CUBRA

INHOUD PIERRE VAN BEEK
HOME 
BRABANTS
KUNST
FOTOGRAFIE
TEKSTEN
AUTEURS
AUDIO
SPECIAAL

PRINT

Pierre van Beek - Heemkunde-artikelen

 redactie: Ben van de Pol

 

Zouaven en zangers vormden 35 jaar twee-eenheid

Het Nieuwsblad van het Zuiden - donderdag 29 september 1977

 

Honderd jaar mannenzang in Tilburg! Dat is niet niks. Maar het "Koninklijk Tilburgs Mannenkoor St. Caecilia" heeft dat dan toch maar gepresteerd. Het feesten en de gezelligheid zit deze vereniging trouwens in het bloed. Dat spreekt duidelijk uit de geschiedenis van het ontstaan van het koor zoals die voor dit eeuwfeest, met alle "ups en downs" in de voorbije honderd jaar, in een rijk geïllustreerd Gedenk- en programmaboek vastgelegd werd door de verenigingshistoricus Harrie Vereijken. Uiteraard was de auteur gebonden aan chronologie en historische feiten doch hij heeft dit gelukkig niet al te zeer als een keurslijf ervaren. Hij bezat "feeling" voor het smeuïge detail, dat onverwachts kleur en warmte en ook wel een stille glimlach oproept. Mede hierdoor werd zijn gedenkschrift dóór en dóór Tilburgs. Bovendien bestrijkt het een wat breder terrein dan enkel dat van St. Caecilia als cultuurfactor in Tilburg. Ge krijgt een beeld van de perikelen in de Tilburgse zangerswereld, dat vooral zal spreken tot hen, die geen vreemdeling in dit Jeruzalem zijn. Frappant is de parade van de lange reeks namen van Tilburgers, die direct of indirect aan St. Caecilia verbonden waren. Wie niet meer tot de jongsten behoort, heeft al die mensen persoonlijk of althans zeker van naam gekend. Voor nostalgisch terugblikken wordt de deur wijd opengezet.

 

Zó begon het

Wie over St. Caecilia praat, kan niet voorbij aan de Tilburgse Zouavenbroederschap "Fidei et Virtuti" want beide hebben jarenlang een twee-eenheid gevormd. Zouaven waren Nederlandse vrijwilligers, die in de zestiger jaren aan de zijde van Paus Pius IX ten strijde trokken tegen de Italiaanse eenheidsbeweging van Garibaldi, die de kerkelijke staat wilde annexeren. Tilburg had minstens 34 zouaven opgeleverd. Toen het pleit ten nadele van de paus beslecht was, verenigden de oud-strijders zich in bovengenoemde Broederschap, die in wezen een sociëteit was voor heren onder voorzitterschap van oud-zouaaf Frans Becx. Op haar feestelijke bijeenkomsten werden, tot heil van de katholieke emancipatie, dappere strijdliederen gezongen. In dit verband ontstond de behoefte aan geschoolde zangers, een gemis, dat ook terzelfder tijd gevoeld werd in de "Congregatie der Jongelingen", die verbinding had met de fraters, en op dezelfde wijze voor de katholieke zaak geporteerd was als de zouaven.
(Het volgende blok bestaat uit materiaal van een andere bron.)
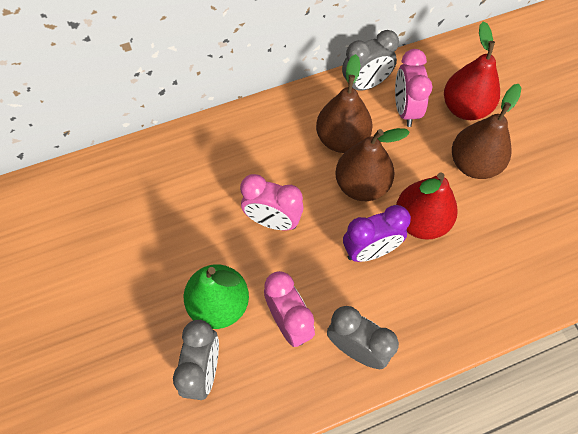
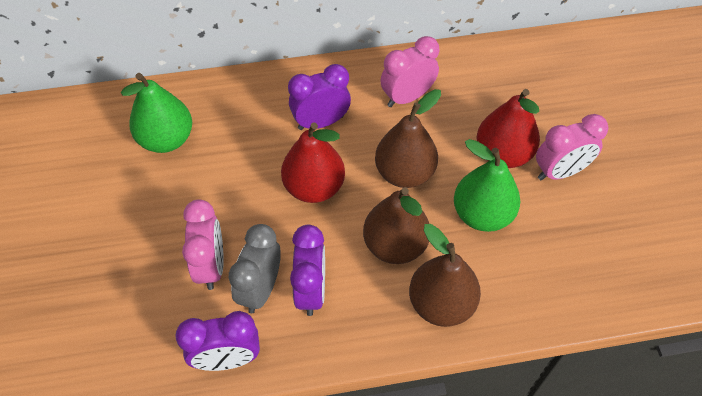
green pear: 1 -> 2
grey clock: 3 -> 1
purple clock: 1 -> 3

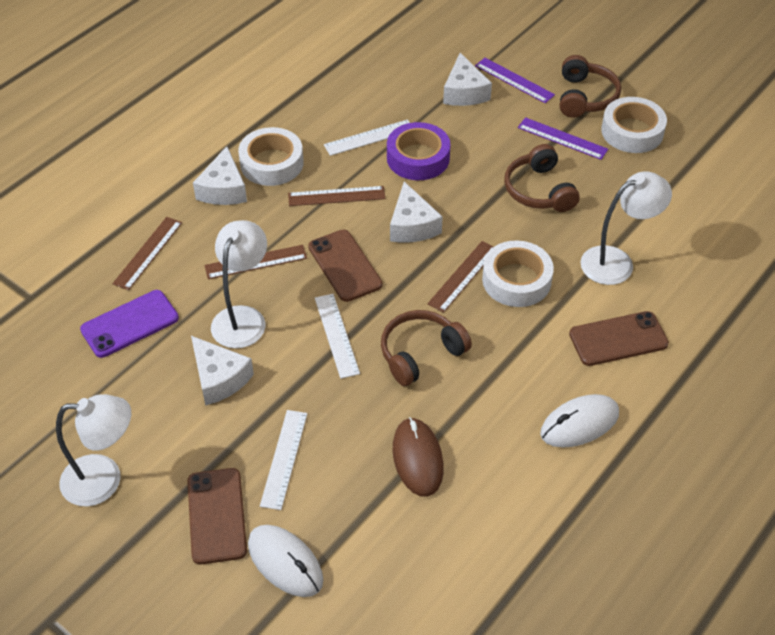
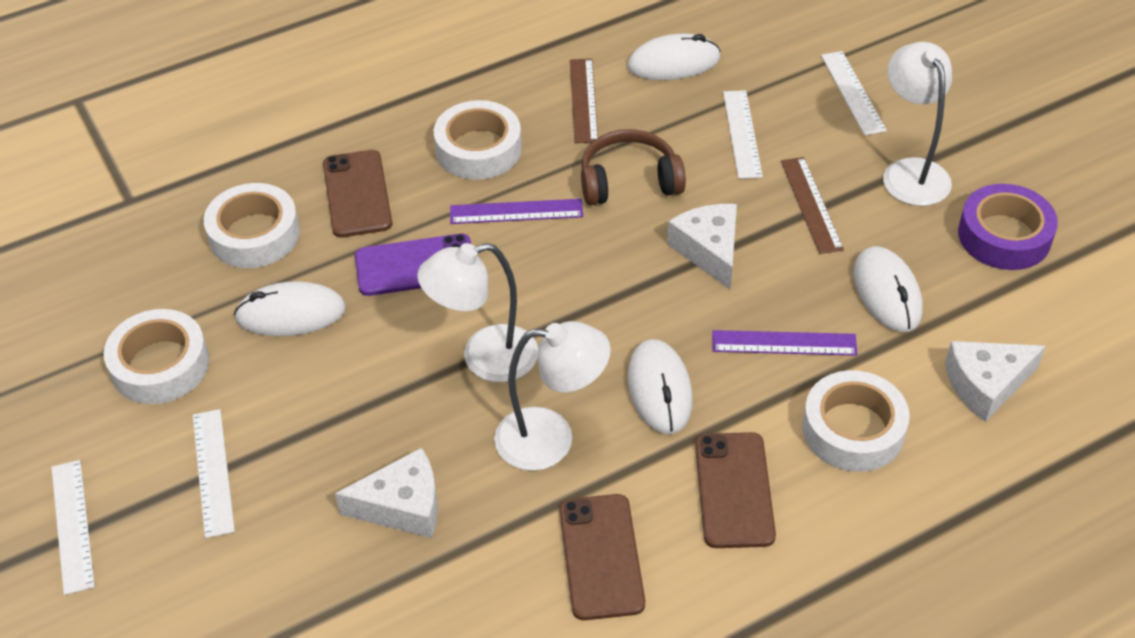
brown headphones: 3 -> 1
brown mouse: 1 -> 0
brown ruler: 4 -> 2
white cheese: 4 -> 3
white mouse: 2 -> 4
white ruler: 3 -> 4
white tape: 3 -> 4

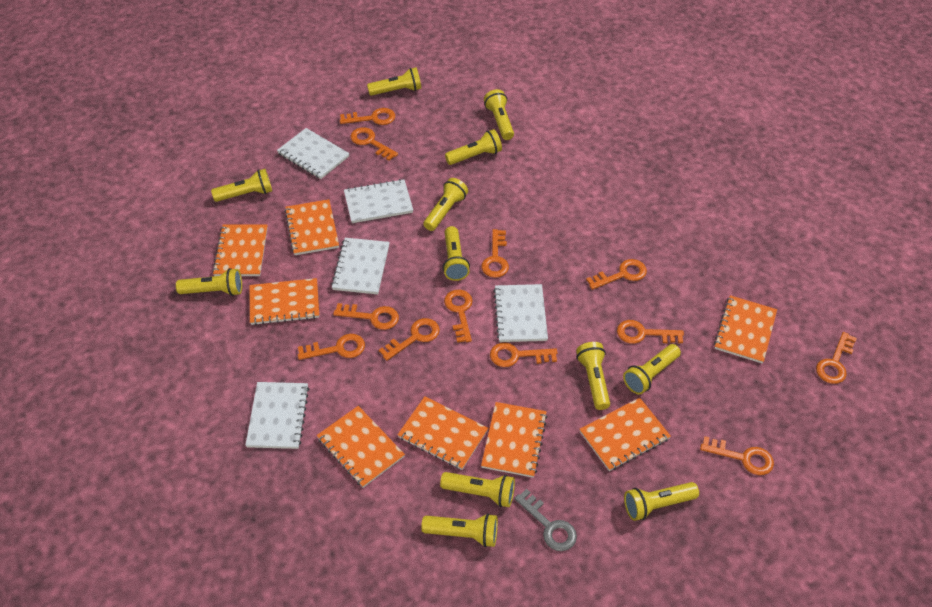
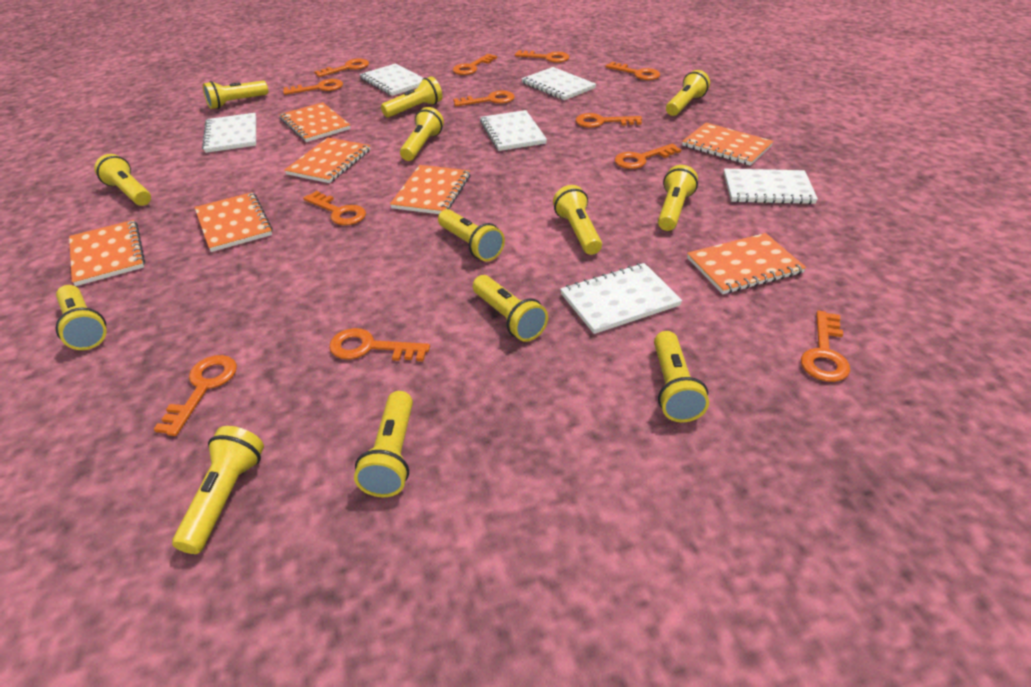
grey key: 1 -> 0
orange notebook: 8 -> 7
white notebook: 5 -> 6
yellow flashlight: 12 -> 13

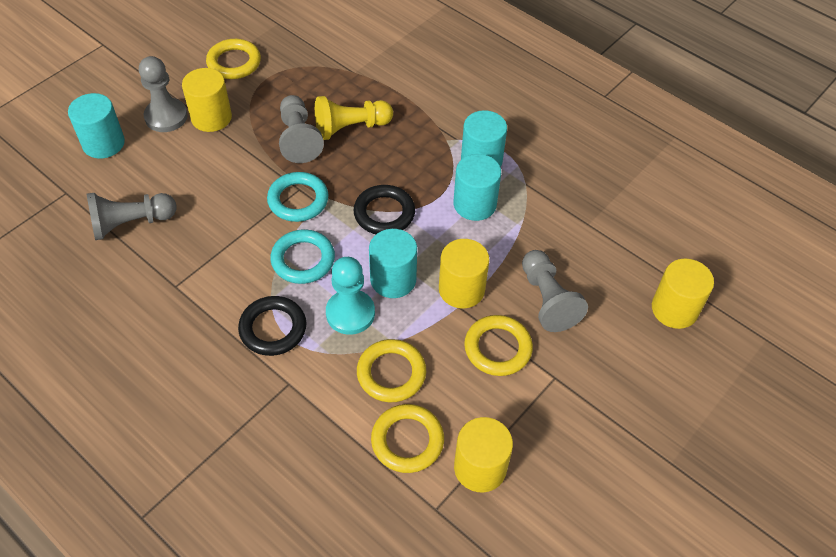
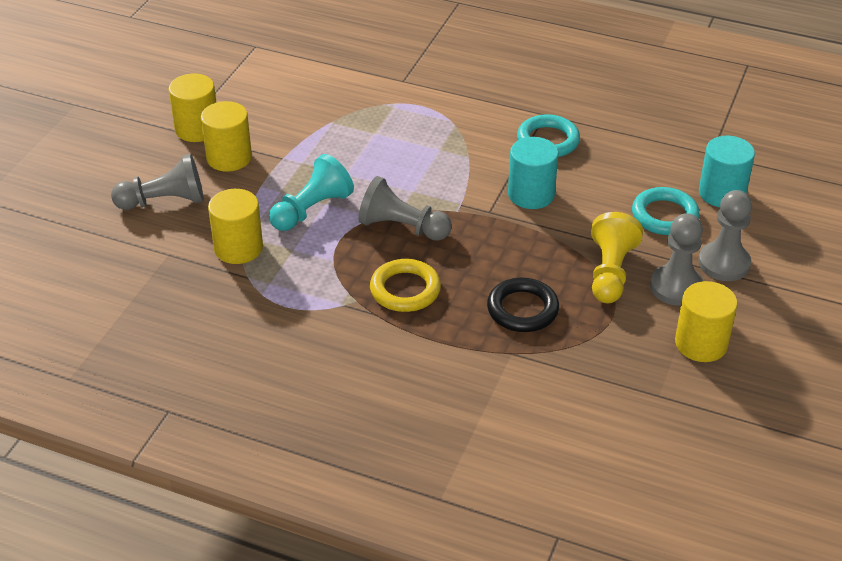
black ring: 2 -> 1
turquoise cylinder: 4 -> 2
yellow ring: 4 -> 1

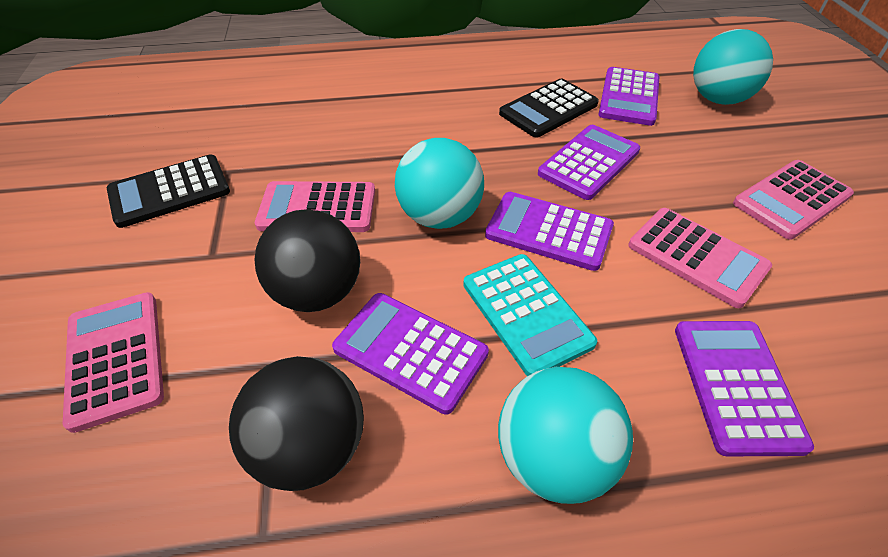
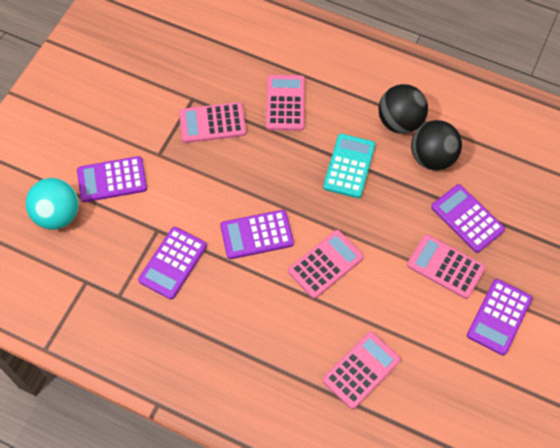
black calculator: 2 -> 0
pink calculator: 4 -> 5
turquoise ball: 3 -> 1

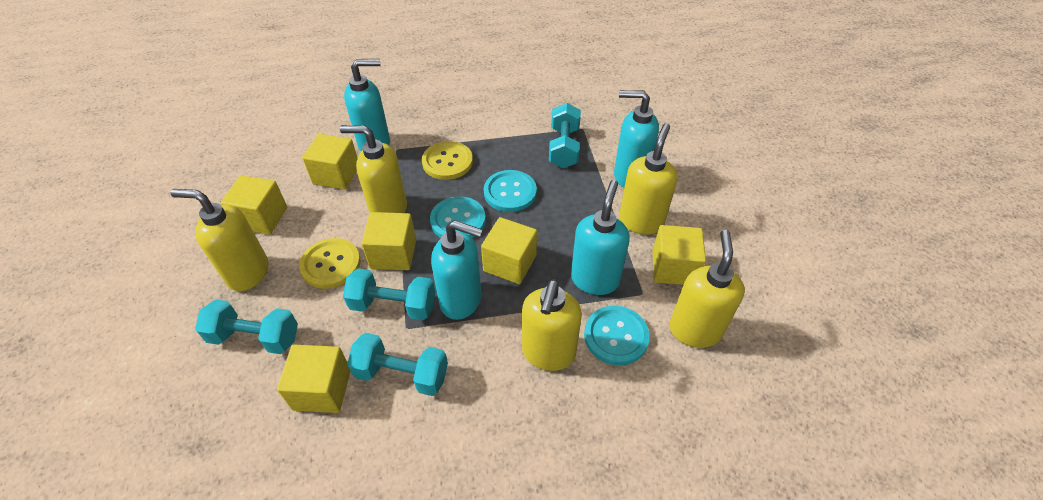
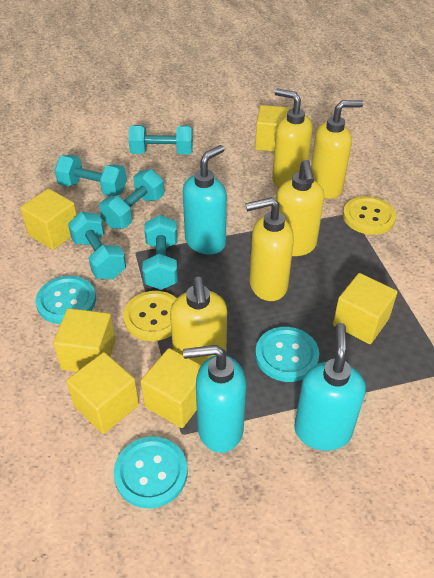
turquoise dumbbell: 4 -> 5
turquoise soap dispenser: 4 -> 3

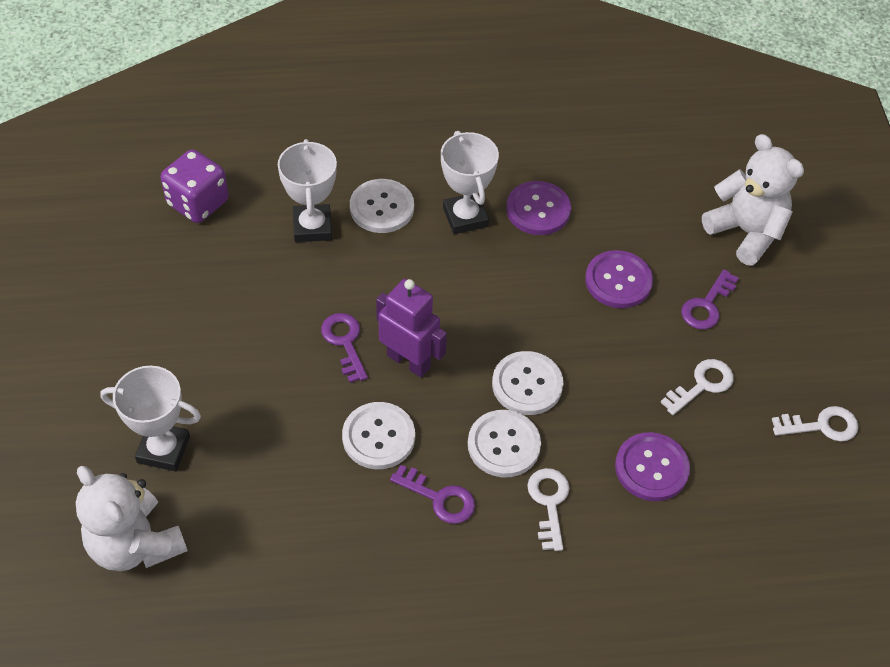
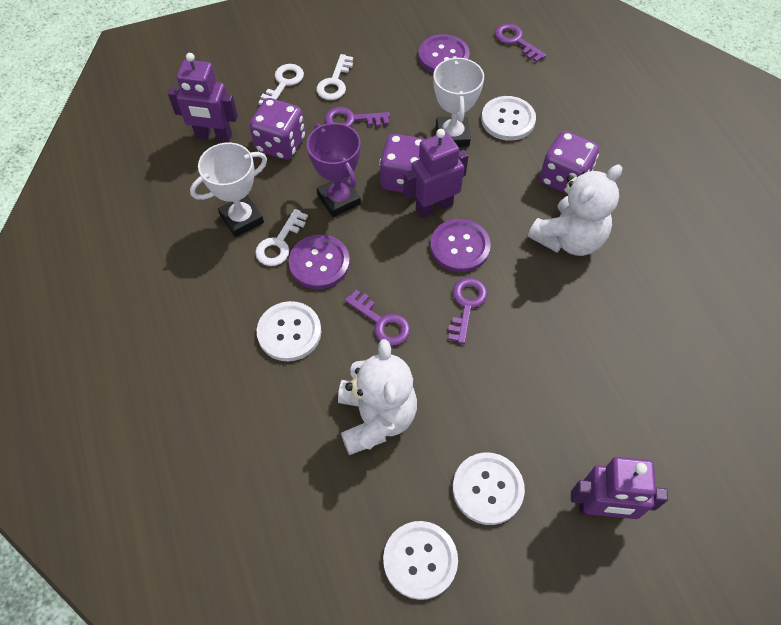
purple dice: 1 -> 3
purple key: 3 -> 4
purple robot: 1 -> 3
purple trophy: 0 -> 1
white trophy: 3 -> 2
Molenaar P. v.d. Boer, eens lid van het zouavenbestuur, was de grote stimulator voor de oprichting van een koor. Die oprichting werd een feit op 21 februari 1877 in café J. van Berkel op de hoek van de Spoorlaan en Heuvel. Als naam koos men: "Liedertafel Sint Caecilia". Een gedenkboekje van 1937 van Lamb. G. de Wijs geeft de volgende namen van de 17 oprichters. P. v.d. Boer, Jos Dijkmans, Frans van Gorp, Henri Hobbelen, J. Hoefnagels, P. v.d. Hout, Hub. Klerckx, L. v.d Weegen, Louis Rijven, C. v.d. Sande. Daar kwamen nog bij zeven uitgetreden leden van "Orpheus", t.w. Bert de Kanter, Frans de Kanter, Henri Rijken, Antoon Staps, Frans Staps, Gerard Staps en Henri Staps.

De eerste repetities werden onder leiding van P. v.d. Boer gehouden in diens in 1811 gebouwde molen. Later bekend als Claassens molen. Dit gevaarte stond op de hoek van de Noordhoek niet ver van de overweg. Omdat de molen door toenemende bebouwing te weinig wind ving, werd hij stilgelegd. Men sloopte het bovendeel, waarna het restant voor allerlei doeleinden gebruikt werd, het laatst door H.C. Vorselaars, die er een motor- en rijwielzaak had. In de zestiger jaren is ten slotte ook het laatste overblijfsel onder de slopershamer gevallen.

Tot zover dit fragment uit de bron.